Exercise goal: Retype, character for character, every line in the rows between the line that contains "鋼材 ハガネ（裏/刃先）" and the line that contains "まずは先生の出した指の数だけ手を叩く練習！", inclusive. Omit the picture markers.

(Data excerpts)
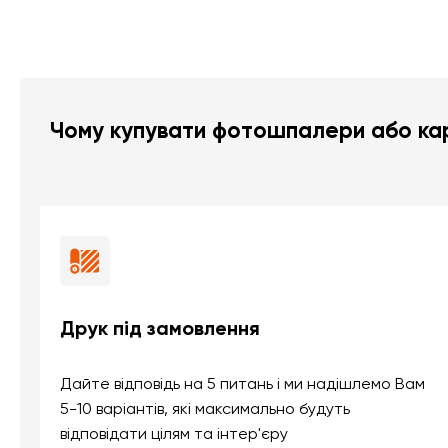
Чому купувати фотошпалери або кар
Друк під замовлення
Дайте відповідь на 5 питань і ми надішлемо Вам
5-10 варіантів, які максимально будуть
відповідати цілям та інтер'єру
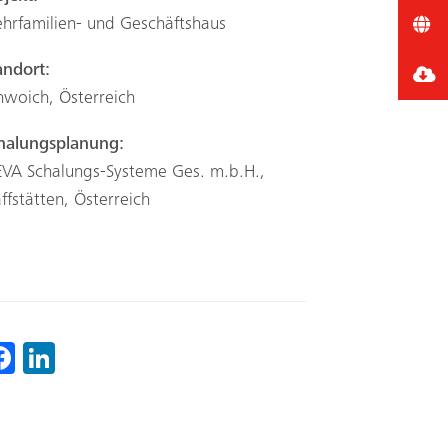
hrfamilien- und Geschäftshaus
andort:
hwoich, Österreich
halungsplanung:
VA Schalungs-Systeme Ges. m.b.H.,
affstätten, Österreich
Fa
Li
ce
nk
b
ed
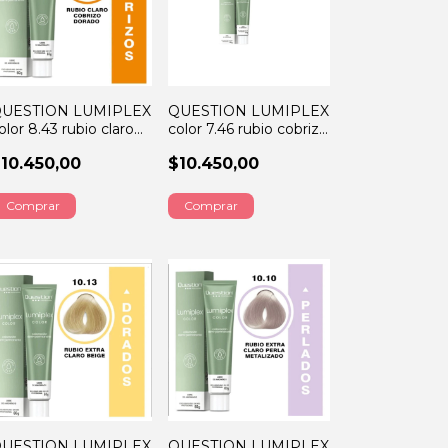
UESTION LUMIPLEX
QUESTION LUMIPLEX
olor 8.43 rubio claro
color 7.46 rubio cobrizo
obrizo dorado 60GRS
rojizo 60GRS
10.450,00
$10.450,00
UESTION LUMIPLEX
QUESTION LUMIPLEX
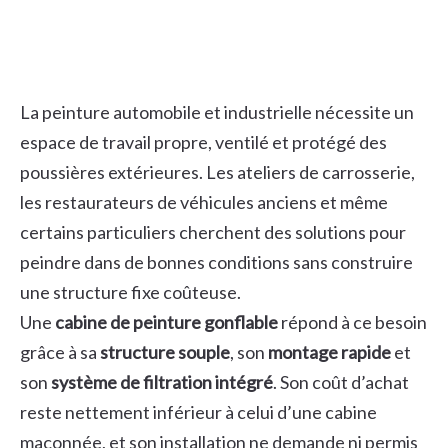
La peinture automobile et industrielle nécessite un
espace de travail propre, ventilé et protégé des
poussières extérieures. Les ateliers de carrosserie,
les restaurateurs de véhicules anciens et même
certains particuliers cherchent des solutions pour
peindre dans de bonnes conditions sans construire
une structure fixe coûteuse.
Une
cabine de peinture gonflable
répond à ce besoin
grâce à sa
structure souple
, son
montage rapide
et
son
système de filtration intégré
. Son coût d’achat
reste nettement inférieur à celui d’une cabine
maçonnée, et son installation ne demande ni permis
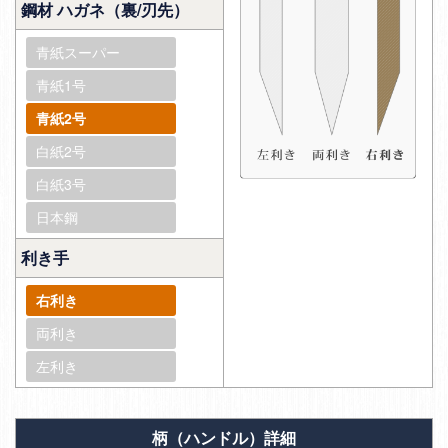
鋼材 ハガネ（裏/刃先）
青紙スーパー
青紙1号
青紙2号
白紙2号
白紙3号
日本鋼
利き手
右利き
両利き
左利き
柄（ハンドル）詳細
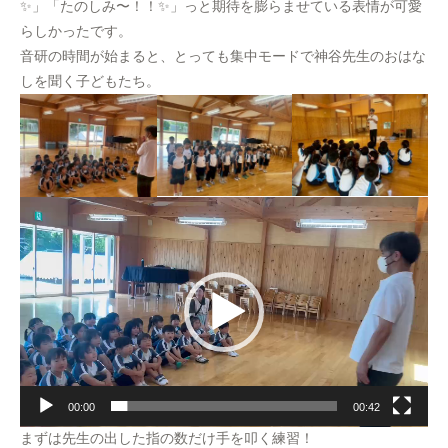
✨️」「たのしみ〜！！✨️」っと期待を膨らませている表情が可愛
らしかったです。
音研の時間が始まると、とっても集中モードで神谷先生のおはな
しを聞く子どもたち。
動
画
プ
レ
ー
ヤ
ー
00:00
00:42
まずは先生の出した指の数だけ手を叩く練習！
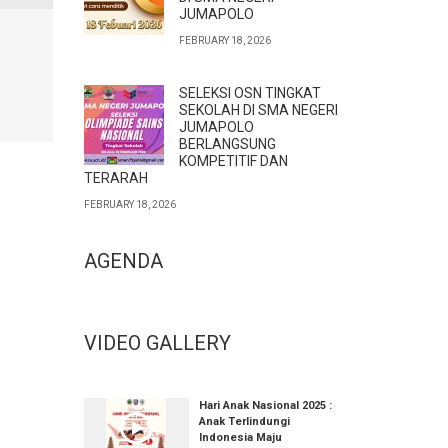
JUMAPOLO
FEBRUARY 18, 2026
SELEKSI OSN TINGKAT
SEKOLAH DI SMA NEGERI
JUMAPOLO
BERLANGSUNG
KOMPETITIF DAN
TERARAH
FEBRUARY 18, 2026
AGENDA
VIDEO GALLERY
Hari Anak Nasional 2025 :
Anak Terlindungi
Indonesia Maju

Solved problem:
鋼材 ハガネ（裏/刃先）
青紙スーパー
青紙1号
青紙2号
白紙2号
白紙3号
日本鋼
利き手
右利き
両利き
左利き
柄（ハンドル）詳細
✨️」「たのしみ〜！！✨️」っと期待を膨らませている表情が可愛
らしかったです。
音研の時間が始まると、とっても集中モードで神谷先生のおはな
しを聞く子どもたち。
動
画
プ
レ
ー
ヤ
ー
00:00
00:42
まずは先生の出した指の数だけ手を叩く練習！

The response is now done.